Thirty-seven of 44 shelters, currently real estate migrant children and teens in numerous parts of Texas, reported favorable COVID-19 cases between March 5 and 23, according to data collected by the Texas Health and Person Providers Commission. Newsweek got the data on Wednesday. It shows cases identified by shelter centers and foster care suppliers which are then reported to authorities at the health and human services commission.

The number of shelters that verified infection cases in migrant children over the past two-and-a-half weeks represent 84 percent of all shelters overseen by the state. At least 261 children evaluated favorable as of Tuesday, with the majority of cases detected in shelters. Foster care service providers reported a handful of confirmed cases as well.

The lack of centralized federal procedures to adequately recognize and handle COVID-19 cases among migrants detained at the border has actually given increase to more concerns than answers about the health problem’ true occurrence.

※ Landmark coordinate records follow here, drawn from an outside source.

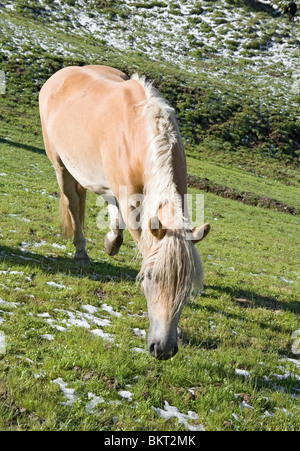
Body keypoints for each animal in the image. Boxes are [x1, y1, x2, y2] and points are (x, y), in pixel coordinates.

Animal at [38, 64, 210, 360]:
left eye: (188, 287)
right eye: (151, 278)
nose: (164, 349)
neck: (139, 131)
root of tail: (59, 75)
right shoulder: (131, 205)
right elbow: (144, 246)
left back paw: (110, 242)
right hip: (61, 166)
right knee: (73, 203)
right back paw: (81, 252)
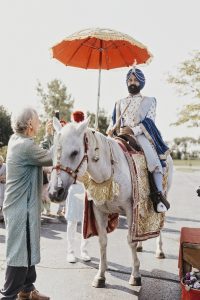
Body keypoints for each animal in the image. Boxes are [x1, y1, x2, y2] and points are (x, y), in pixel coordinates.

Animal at [48, 117, 173, 288]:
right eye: (53, 151)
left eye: (74, 152)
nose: (54, 193)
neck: (108, 171)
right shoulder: (99, 210)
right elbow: (103, 241)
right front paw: (100, 276)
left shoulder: (131, 209)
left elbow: (130, 241)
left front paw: (135, 275)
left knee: (159, 223)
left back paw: (159, 251)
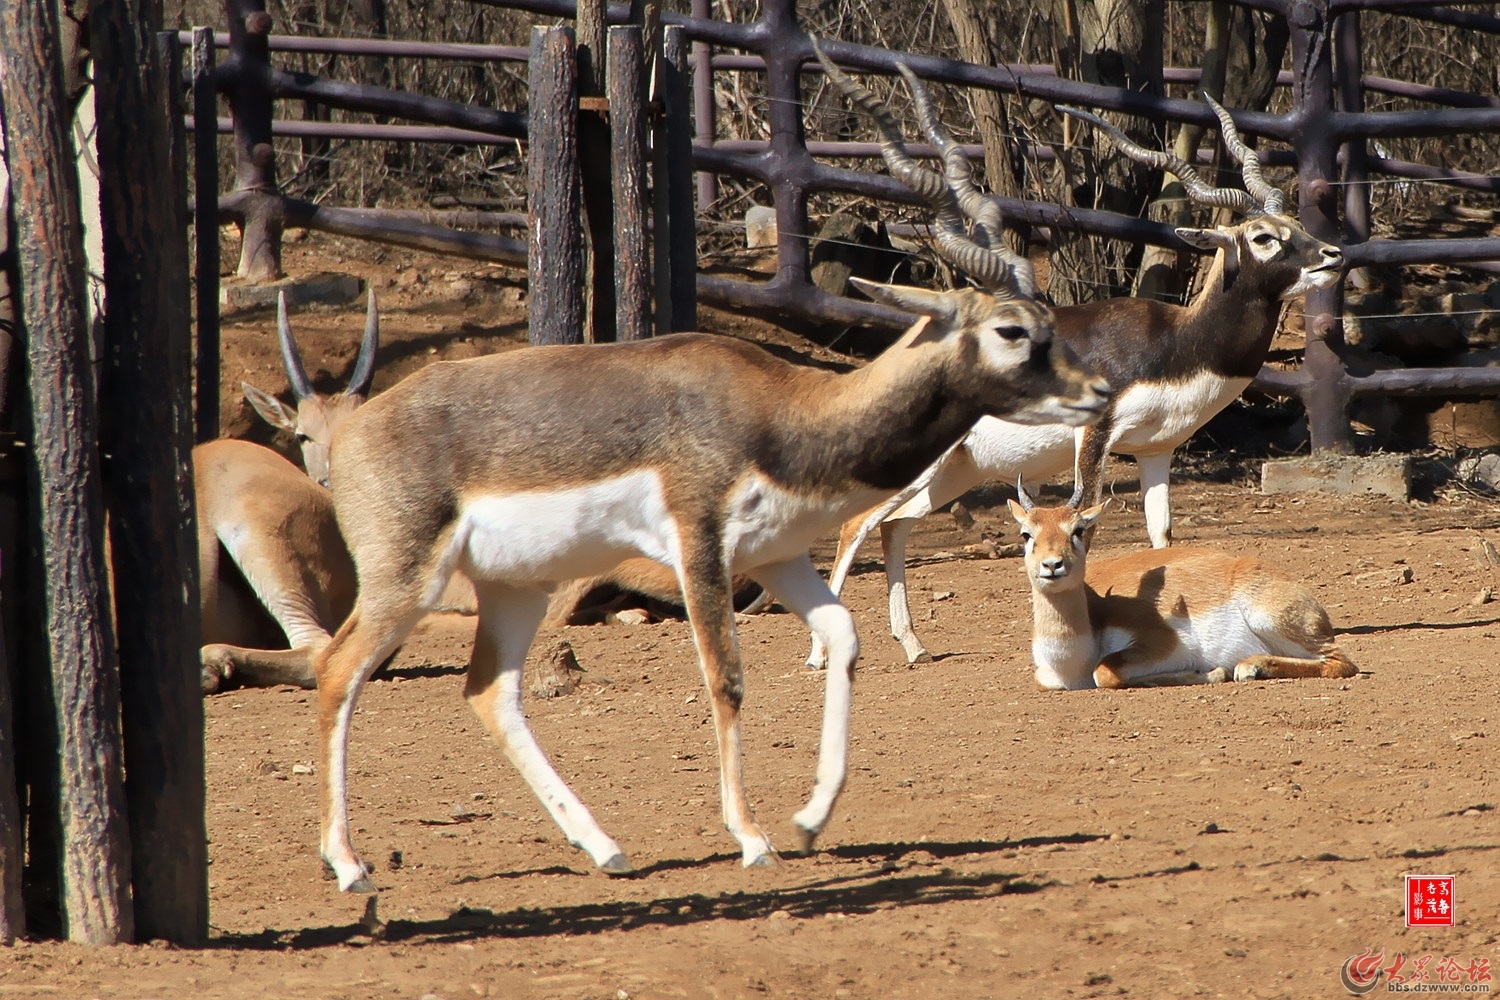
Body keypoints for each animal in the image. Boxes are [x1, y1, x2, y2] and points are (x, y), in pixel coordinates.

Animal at [810, 48, 1350, 671]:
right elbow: (1086, 512)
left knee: (894, 528)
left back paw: (915, 645)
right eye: (1263, 237)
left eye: (1295, 227)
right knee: (855, 525)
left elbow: (1162, 534)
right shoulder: (1096, 434)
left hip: (956, 469)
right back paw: (821, 656)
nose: (1333, 255)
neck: (1175, 344)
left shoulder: (1157, 450)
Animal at [1008, 482, 1362, 689]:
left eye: (1078, 530)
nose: (1052, 565)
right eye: (1026, 534)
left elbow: (1105, 672)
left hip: (1269, 617)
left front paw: (1210, 673)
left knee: (1341, 662)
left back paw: (1249, 667)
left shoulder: (1161, 643)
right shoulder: (1046, 677)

Thousands of migrant children and teens are presently being held in U.S. custody, either at short-term detention centers or temporary shelter facilities. Individuals apprehended near the border were placed in overcrowded detention centers, which, in hundreds of cases, held unaccompanied minors longer than developed procedure lawfully permits.
The Majority Of Texas’ state-operated migrant shelters, where unaccompanied minors are held momentarily after crossing into the U.S., have actually reported favorable COVID-19 cases because the beginning of March. Above, asylum candidates listen to directions at an outside U.S. Border Patrol processing center near Objective, Texas, after crossing the Rio Grande from Mexico on March 23.
John Moore/Getty Images

Authorities within President Joe Biden’s administration are now working to open extra shelter spaces for migrant youth, as security concerns grow together with risks of COVID-19 transmission. The U.S. Health and Human Solutions Department announced its plans to open six new intake and increase care centers to hold unaccompanied minors momentarily, after authorities stressed an urgent need for broadened capacity throughout the pandemic.

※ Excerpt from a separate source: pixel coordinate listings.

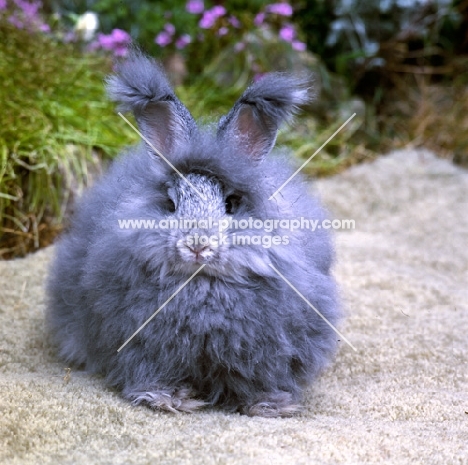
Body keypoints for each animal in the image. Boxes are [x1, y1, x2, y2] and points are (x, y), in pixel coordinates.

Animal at [46, 49, 340, 416]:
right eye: (171, 204)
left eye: (231, 203)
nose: (197, 245)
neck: (202, 283)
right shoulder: (146, 349)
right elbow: (152, 374)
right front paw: (165, 399)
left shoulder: (268, 353)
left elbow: (258, 382)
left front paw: (269, 405)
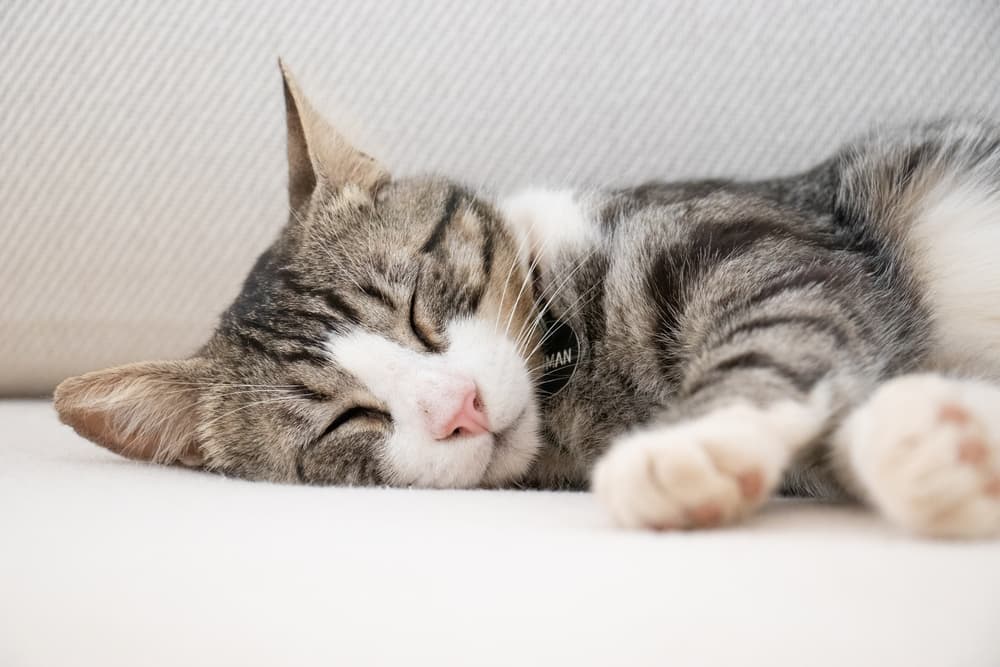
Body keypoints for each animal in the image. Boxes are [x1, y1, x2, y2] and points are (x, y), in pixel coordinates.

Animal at [52, 62, 1000, 536]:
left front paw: (689, 443)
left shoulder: (764, 237)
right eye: (346, 419)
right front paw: (938, 440)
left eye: (418, 308)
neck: (573, 364)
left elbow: (785, 325)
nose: (461, 407)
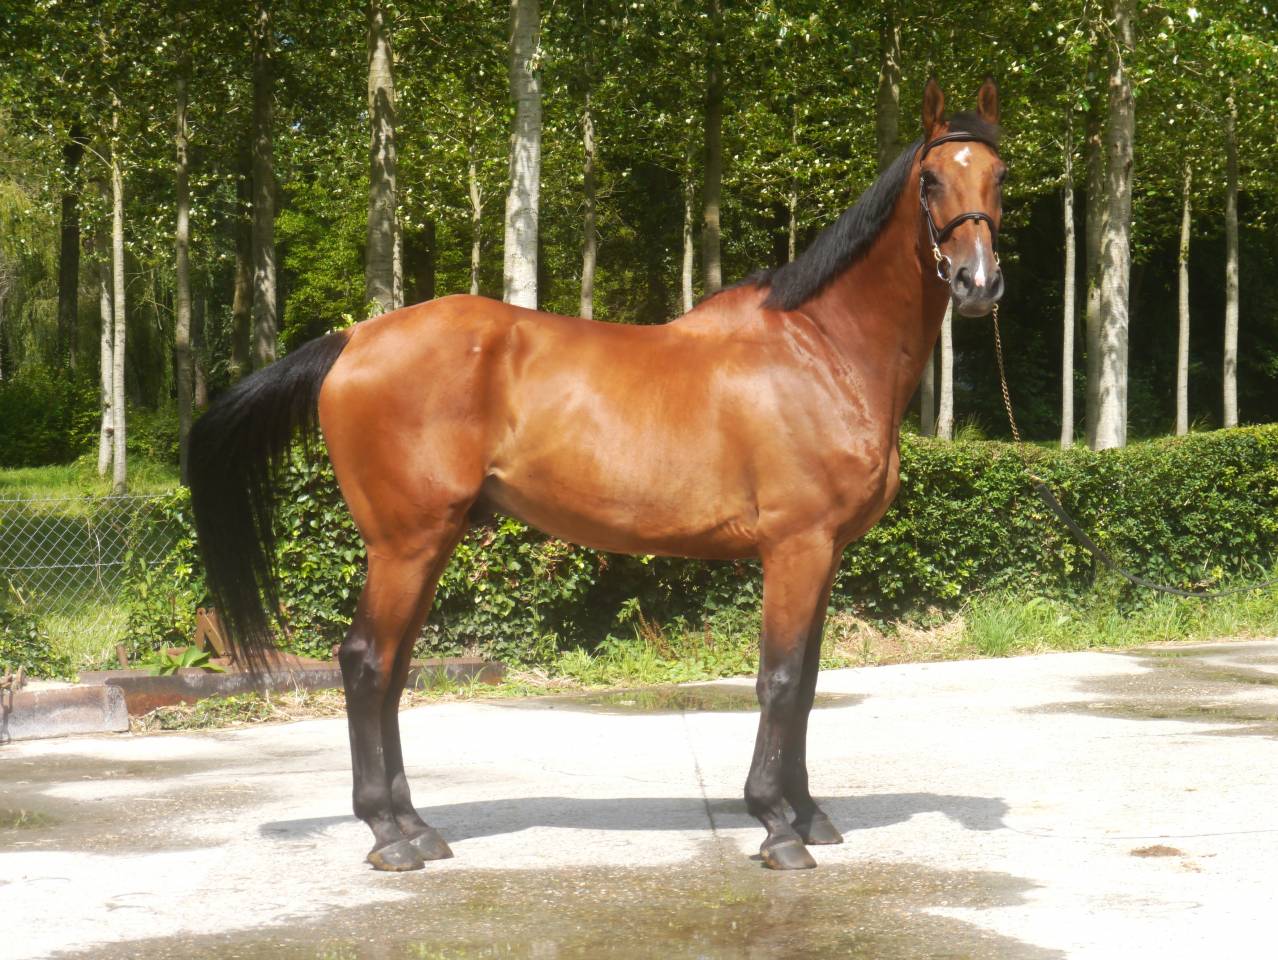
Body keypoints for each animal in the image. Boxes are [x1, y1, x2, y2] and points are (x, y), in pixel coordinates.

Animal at [188, 77, 1006, 873]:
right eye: (931, 178)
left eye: (1000, 175)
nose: (977, 283)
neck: (820, 349)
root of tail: (354, 338)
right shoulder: (795, 548)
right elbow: (778, 680)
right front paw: (777, 826)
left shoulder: (826, 554)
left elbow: (804, 685)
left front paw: (808, 815)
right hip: (405, 543)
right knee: (365, 665)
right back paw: (390, 837)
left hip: (426, 545)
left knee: (392, 671)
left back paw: (416, 828)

The department’s Office of Refugee Resettlement (ORR), a branch of the Administration for Children and Households, reopened an overflow shelter center in Texas’ Carrizo Springs last month, which can housing roughly 950 residents. ORR runs more than 200 temporary shelter centers for migrant youth and has increased its general bed capacity to 13,500 in an effort to mitigate dangers of COVID-19 transmission. Texas Guv Greg Abbott referenced a break out at the Carrizo Springs facility in a statement provided recently, blaming the Biden administration for hazardous conditions that unaccompanied minors face in federally run facilities.